++++ Página ++++

15 de junio de 2010

Viaje a la costa: Mombasa

Si pensamos en Mombasa podemos imaginarnos una ciudad exótica, lejana, como de cuento, o quizás una ciudad colonial, con edificios nobles, monumentos, parques cuidados, o puede ser que una ciudad oriental, con extraños y atractivos adornos, realmente cautivadora en su rareza. Pues bien, cualquier parecido con la realidad es pura coincidencia, o más concretamente no existe. Mombasa, con sinceridad, es una ciudad sucia, descuidada, desordenada y sin ningún atractivo ni monumento ni rareza exótica dignos de admiración.

 

Como os decía, pasada la una del mediodía llegamos a la estación de Mombasa: un andén de tercera entre árboles rodeados de maleza. Varios taxistas esperaban con cartelitos o sin ellos y procuraban hacerse con algún cliente del que abusar (económicamente, claro). Y digo esto porque a nosotros nos pasó, o al menos eso intentó el taxista en cuestión: se nos acercó muy serio, le informamos del hotel donde vamos y el lugar donde se encontraba, que él no sabía, y circunspecto nos enseñó un folio impreso con una serie de tarifas. Tarifas oficiales, nos dijo, que eran cuatro veces mayores de lo que nosotros habíamos calculado. Es decir, pretendía convencernos de la veracidad de su oferta con un papel que buenamente podía él haber imprimido en su casa. Le informamos de que veníamos de Nairobi, de que vivimos aquí, y entonces llegó la primera rebaja: el triple de lo que habíamos pensado. Nosotros, simplemente, le dijimos que no, muchas gracias, ya cogeríamos otro taxi. Y la segunda rebaja: el doble de lo que habíamos calculado. Está bien, respondimos, ¿a cuántos kilómetros está? La pregunta era trampa, ya sabíamos que no estaba a más de doce. A veinticuatro, nos soltó, y entonces vino nuestro órdago a grande con cuatro reyes en la mano: es no es así, le dijimos, está a menos de doce. Se quedó titubeando y, porque nosotros ya estábamos un poco hartos del asunto y cansados del viaje, quedamos en pagarle un poco más de lo que habíamos calculado. A cambio, nos dio su número de teléfono y se comprometió, unilateralmente, a ser nuestro taxista mientras durase nuestra estancia en Mombasa. Ya os digo cómo terminó: no volvimos a llamarle, era un caradura.

 

Porque es algo bastante habitual en Kenia (al menos en Nairobi y en la costa): si eres mzungu siempre intentan cobrarte de más. Siempre, siempre, siempre. Es algo que, cuando ya llevas meses viviendo aquí, molesta bastante: parece que, en vez la piel blanca, tienes cara de tonto. La solución es simple: te niegas y les pagas lo que sabes que cuesta. Y ni se quejan, con lo que las ganas de cantarle las cuarenta por caradura aumentan exponencialmente. Pero las controlas y a otra cosa mariposa.

++++ Datos sin procesar ++++

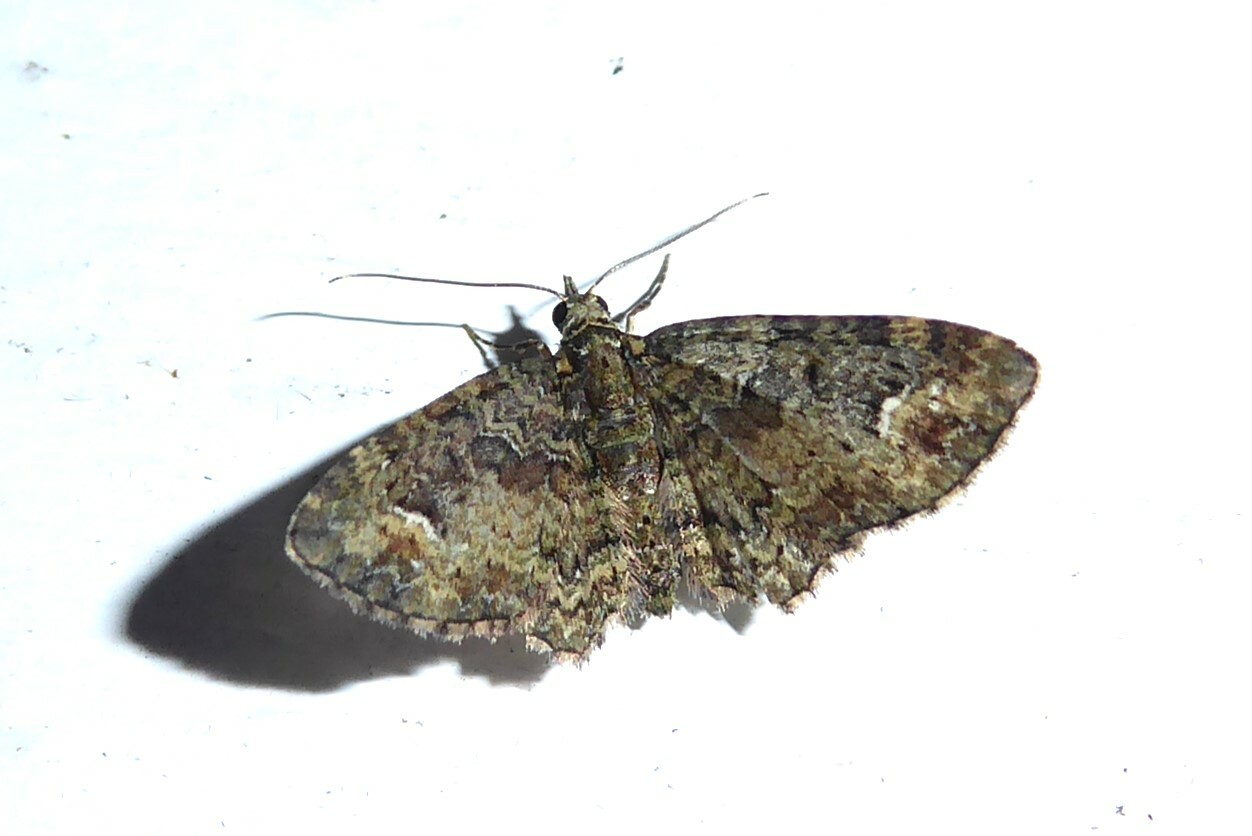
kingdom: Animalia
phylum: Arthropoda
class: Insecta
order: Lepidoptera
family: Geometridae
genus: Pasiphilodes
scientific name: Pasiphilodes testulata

++++
++++ Datos sin procesar ++++

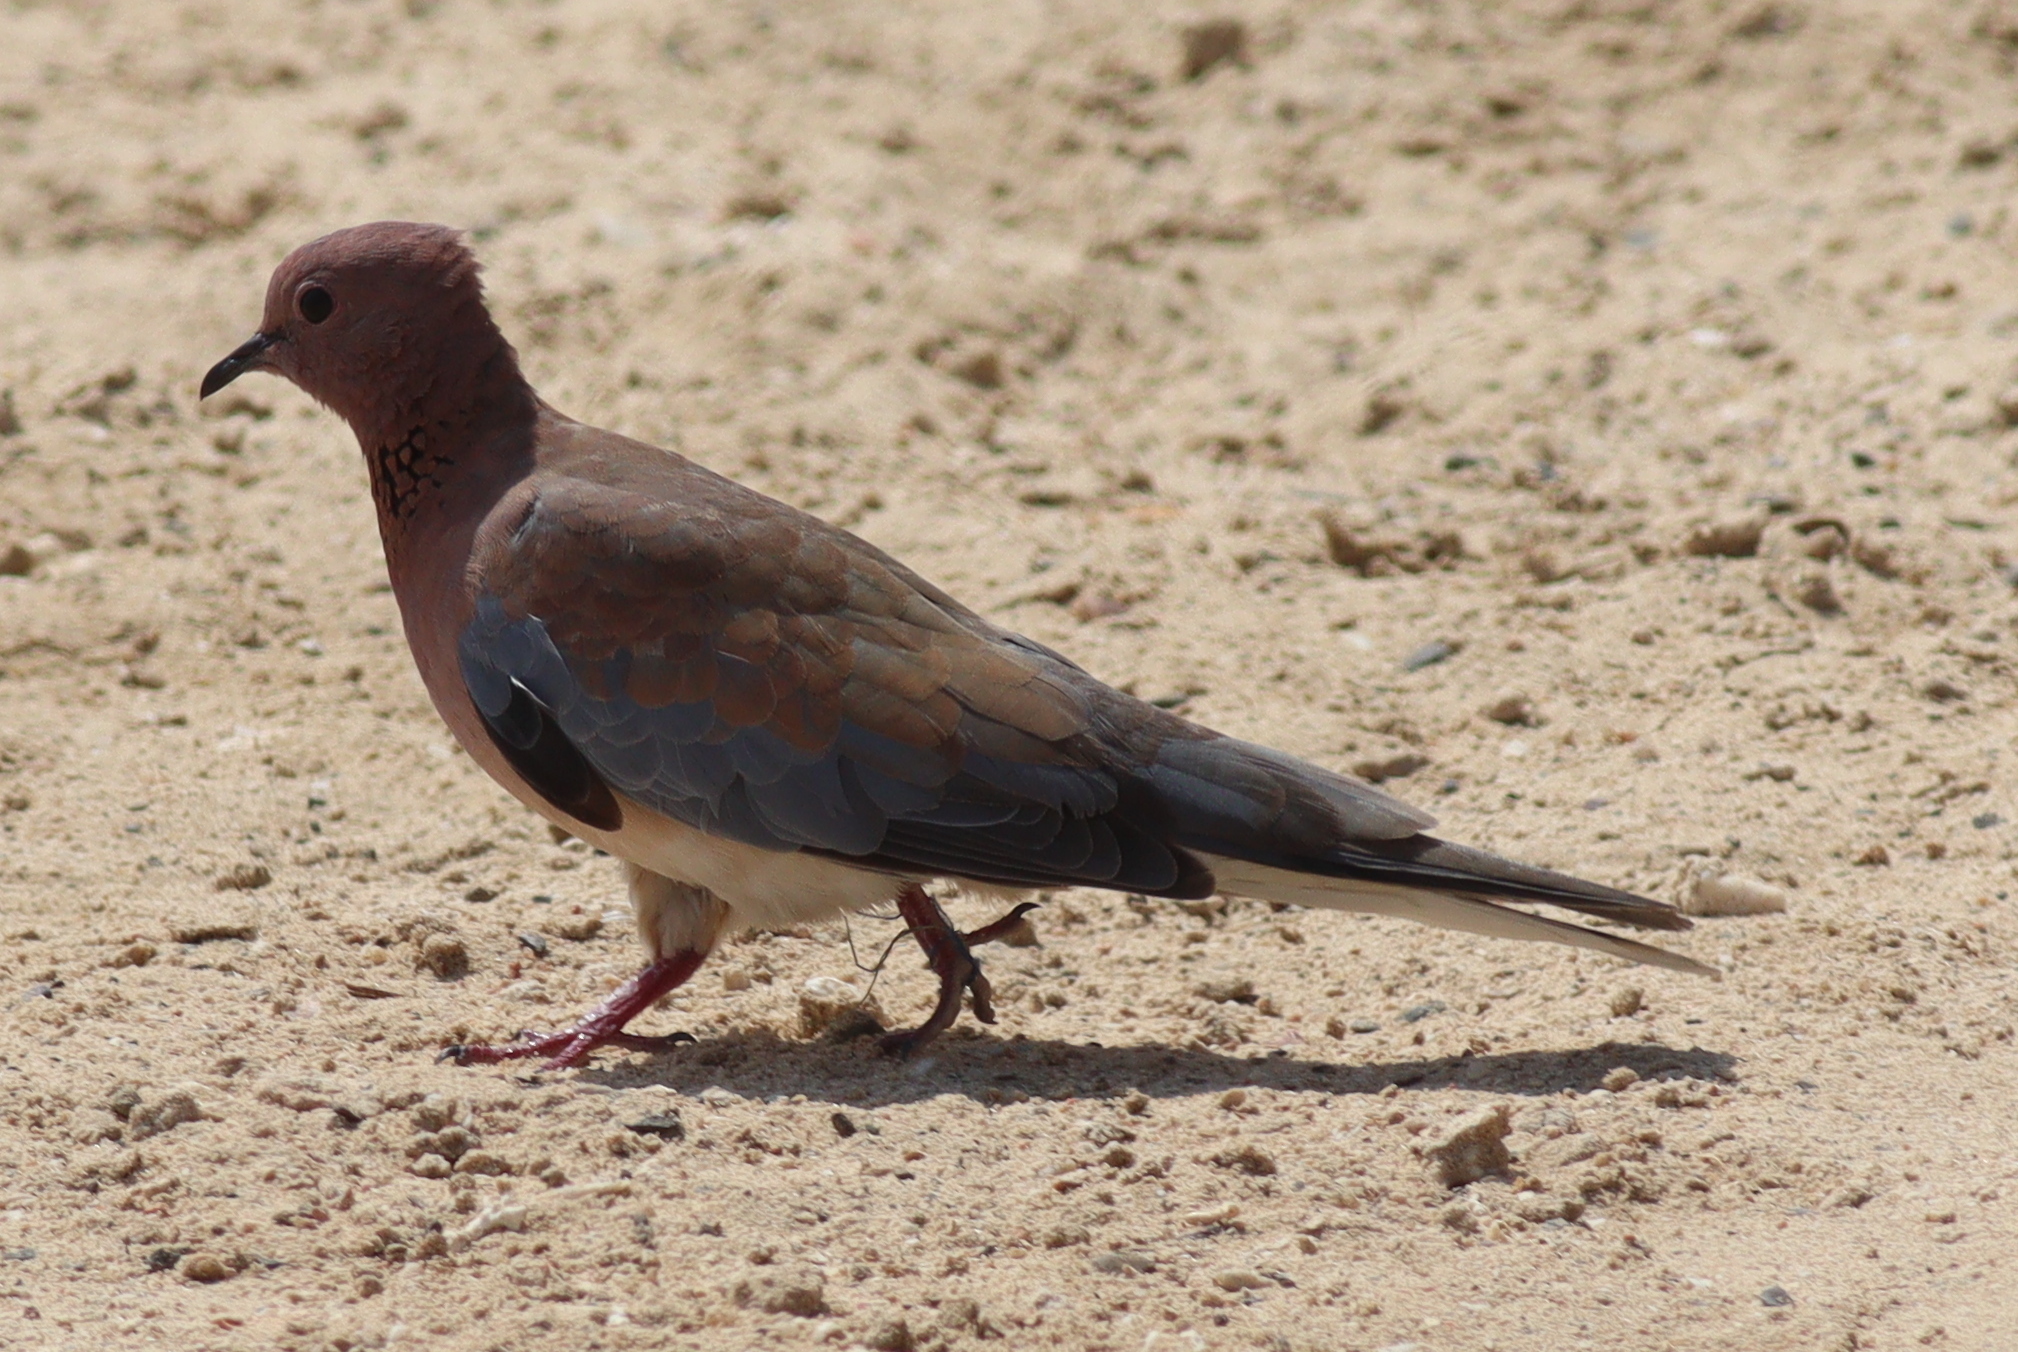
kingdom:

++++

[Tarea planteada]:
Continúa el relato del viaje a Mombasa desde la última frase que aparece en la página.

[Respuesta del ejercicio]:
 

Pues bien, llegamos al hotel, en la playa Bamburi, al norte de Mombasa, y decidimos quedarnos el resto del día descansando. El hotel tenía bastante buena pinta: aunque un poco demodé, las habitaciones eran amplias, el servicio estupendo y las instalaciones (piscina, terraza, bar, restaurante, etcétera) más que aceptables. Y no demasiado caro, incluso tirando a barato.

 

La playa Bamburi es bastante larga y está plagada de hoteles que monopolizan casi totalmente la orilla. Apenas hay olas y siempre muy pequeñas, pues no muy lejos, aunque demasiado para ir nadando, a lo largo de toda la costa, hay un arrecife que hace de rompeolas. Y también impide que pasen los tiburones, que no sé si en otras circunstancias se acercan mucho o no a la costa, pero desde luego está bien mantenerlos alejados. Por si acaso.

 

El agua es muy poco profunda y, aun con marea alta, puedes ir andando hasta más o menos un tercio de distancia del arrecife. Durante nuestra estancia, la arena estaba bastante sucia, sobre todo por las algas que la poblaban con fruición. Las desventajas de ir en temporada baja. Lo malo es que la suciedad la completaba las diversas basuras que, al parecer, nadie estaba demasiado dispuesto a retirar. Es decir, todas las mañanas los hoteles mandan a un propio a que adecente la porción de playa que les corresponde, con el inconveniente de que, precisamente, sólo sea un mandado con sus propias manos. En cualquier caso la playa, con todas sus carencias, estaba bastante presentable.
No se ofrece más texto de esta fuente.